The next day, the temperature warmed considerably, and the brigade returned to the taiga, though the team’s usual log-borrowing was temporarily thwarted by the lunchtime appearance of the commissar. Alexia thought at first he was there to inspect them, and shuddered at the thought, but was pleased to see that he merely wanted to hunt rabbits.

Alexia’s group had already slowly edged toward a desirable pile of previously cut logs when they heard the first gunshot. Alexia glanced up to see the commissar aiming at a rabbit. His cursing and the continued flight of the creature showed he’d missed.

He fired a second time, but the rifle jammed. He cursed again and raised the rifle to his shoulder as if to shoot a third time.

“Stop!” she shouted at the top of her lungs, startling him. He lowered the rifle and glanced toward her, clearly perturbed.

She dropped her ax and ran toward him, both hands held out in front of her. “The bullet’s jammed in the barrel.
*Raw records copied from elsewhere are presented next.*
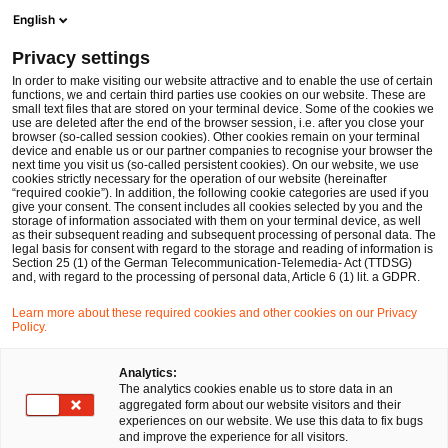
Men
Suchformular öffnen
English
PwC Legal Deutschland
Privacy settings
Belgische Datenschutzaufsicht: Standard für Cookie-Banner datenschutzwidrig
News
Fachbeiträge und Blogs
In order to make visiting our website attractive and to enable the use of certain
functions, we and certain third parties use cookies on our website. These are
small text files that are stored on your terminal device. Some of the cookies we
use are deleted after the end of the browser session, i.e. after you close your
Datenschutz und Cybersecurity
browser (so-called session cookies). Other cookies remain on your terminal
device and enable us or our partner companies to recognise your browser the
09 Feb 2022
1 Minute Lesezeit
next time you visit us (so-called persistent cookies). On our website, we use
cookies strictly necessary for the operation of our website (hereinafter
“required cookie”). In addition, the following cookie categories are used if you
Belgische Datenschutzaufsicht:
give your consent. The consent includes all cookies selected by you and the
storage of information associated with them on your terminal device, as well
Standard für Cookie-Banner
as their subsequent reading and subsequent processing of personal data. The
legal basis for consent with regard to the storage and reading of information is
Section 25 (1) of the German Telecommunication-Telemedia- Act (TTDSG)
datenschutzwidrig
and, with regard to the processing of personal data, Article 6 (1) lit. a GDPR.
Learn more about these required cookies and other cookies on our Privacy
Policy.
Auf
Auf
Auf
Auf
Link
Facebook
Twitter
LinkedIn
Xing
kopie
Verfasst von
teilen
teilen
teilen
teilen
Analytics:
The analytics cookies enable us to store data in an
Dr. Jan-Peter
Kathrin Isabelle
aggregated form about our website visitors and their
Ohrtmann
Averwald
experiences on our website. We use this data to fix bugs
and improve the experience for all visitors.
If you fire again, it’ll explode.”

“Oh,” he said, staring down at the rifle as if it were something alien. “Damn. I should have remembered that, but this isn’t the rifle I usually shoot. The commandant lent it to me, one of the old infantry rifles.”

“It’s a Mosin-Nagant, the kind we all used on the Front. Would the commissar like me to break it down and remove the jammed cartridge?”
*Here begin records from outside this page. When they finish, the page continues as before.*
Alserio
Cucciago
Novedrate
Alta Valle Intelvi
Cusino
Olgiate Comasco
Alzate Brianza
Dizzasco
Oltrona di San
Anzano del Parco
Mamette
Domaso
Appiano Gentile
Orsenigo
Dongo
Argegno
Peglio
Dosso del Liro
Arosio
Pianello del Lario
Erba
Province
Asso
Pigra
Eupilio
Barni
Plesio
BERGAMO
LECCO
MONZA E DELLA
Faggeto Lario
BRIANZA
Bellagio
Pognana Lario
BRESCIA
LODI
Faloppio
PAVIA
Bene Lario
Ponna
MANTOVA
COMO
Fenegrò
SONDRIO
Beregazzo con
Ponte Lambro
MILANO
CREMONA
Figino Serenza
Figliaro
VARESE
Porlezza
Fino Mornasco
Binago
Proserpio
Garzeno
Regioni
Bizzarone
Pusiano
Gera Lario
“You can do that out here, without tools?”

“Yes, Comrade Commissar.” She took a chance calling him that. As an enemy of the people she was technically forbidden to call someone comrade. “But it must be in a sheltered place. Over there, perhaps, under the large fir.”

He nodded, and they hiked to the tree, which had a ring of soil at the base untouched by snow. Taking the gun from his hands, she first opened the bolt and pried out the cartridge shell that was in place behind the jam, then slid the whole bolt back off the body of the gun. “The beauty of the Mosin Nagant is that you can use the bayonet as a tool,” she said, clicking it off the end of the nozzle. She removed the two barrel bands and lifted the hand guard off the top of the barrel. Then she drew out the cleaning rod and laid it aside. Using the flat tip of the bayonet, she undid the screws at the front and the rear of the magazine chamber. Pressing out the magazine chamber allowed her to lift the entire barrel and slide in the cleaning rod to tap out the slug.

Triumphant, she held up the delinquent plug of metal. “It looks like the cartridge had almost no powder in it. Just enough to shove it halfway up the barrel.”

“Sabotage, I’m sure,” he muttered.

She ignored the accusation, which almost certainly was justified, and in as short a time as she had dismantled the rifle, she reassembled it. “Sorry it took so long, but it’s hard with gloves,” she said, handing it up to him.